Thamily será sepultada nesta segunda-feira (24), em Lauro Müller.

Por Tcharlles Fernandes

Familiares e amigos da estudante Thamily Venâncio Ereno, de 23 anos, morta com um tiro na cabeça durante uma intervenção policial realizada pela Polícia Civil (PC) na tarde desta sexta-feira (21), em Criciúma, criaram um perfil nas redes sociais pedindo por justiça.

Criado nesse sábado (22) a partir do Instagram, o perfil conta a história da jovem, que se formaria ainda este ano em Odontologia pela Universidade do Extremo Sul Catarinense (Unesc).

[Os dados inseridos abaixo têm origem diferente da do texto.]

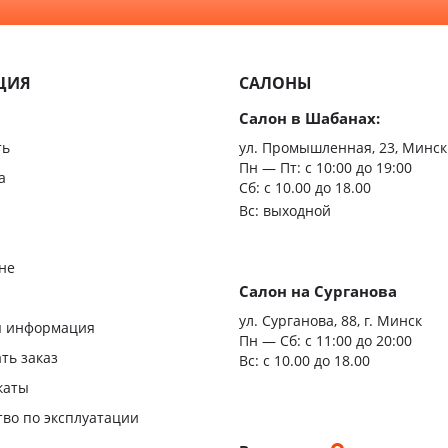
Минимализм
Из мас
ЦИЯ
САЛОНЫ
Скрыт
Салон в Шабанах:
Царгов
ть
ул. Промышленная, 23, Минск
Пн — Пт:
с 10:00 до 19:00
Филен
а
Сб: с 10.00 до 18.00
Вс: выходной
С врез
С мато
не
стекло
Салон на Сурганова
я
ул. Сурганова, 88, г. Минск
Двери
я информация
Пн — Сб:
с 11:00 до 20:00
повыш
ать заказ
Вс: с 10.00 до 18.00
влагос
каты
Шумои
тво по эксплуатации
двери
и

Em poucas horas, a página contabiliza mais de 1.400 seguidores, milhares de curtidas e compartilhamentos.

Tomamos essa iniciativa movidos pela indignação diante da forma que nossa amiga foi morta. Os policiais estavam a paisana, em veículos descaracterizados. Não tinha como saber que eram policiais. Por que atiraram? Por que o tiro foi naquela altura, naquela direção? Eles tinha intenção de matar alguém? Não conseguimos entender. Quem não quer matar, dispara para baixo. No caso da Thamily, nessa hipotética legítima defesa, o único meio de capturar o procurado era matando ela? São duas vidas arruinadas, a da nossa amiga e do motorista de aplicativo que está preso injustamente, diz um familiar.

Uma manifestação, para trazer mais visibilidade ao caso, deve acontecer nos próximos dias em Criciúma. O ato, que ainda não tem data certa, será organizado após o sepultamento de Thamily, que ocorre nesta segunda-feira (24) no município de Lauro Müller.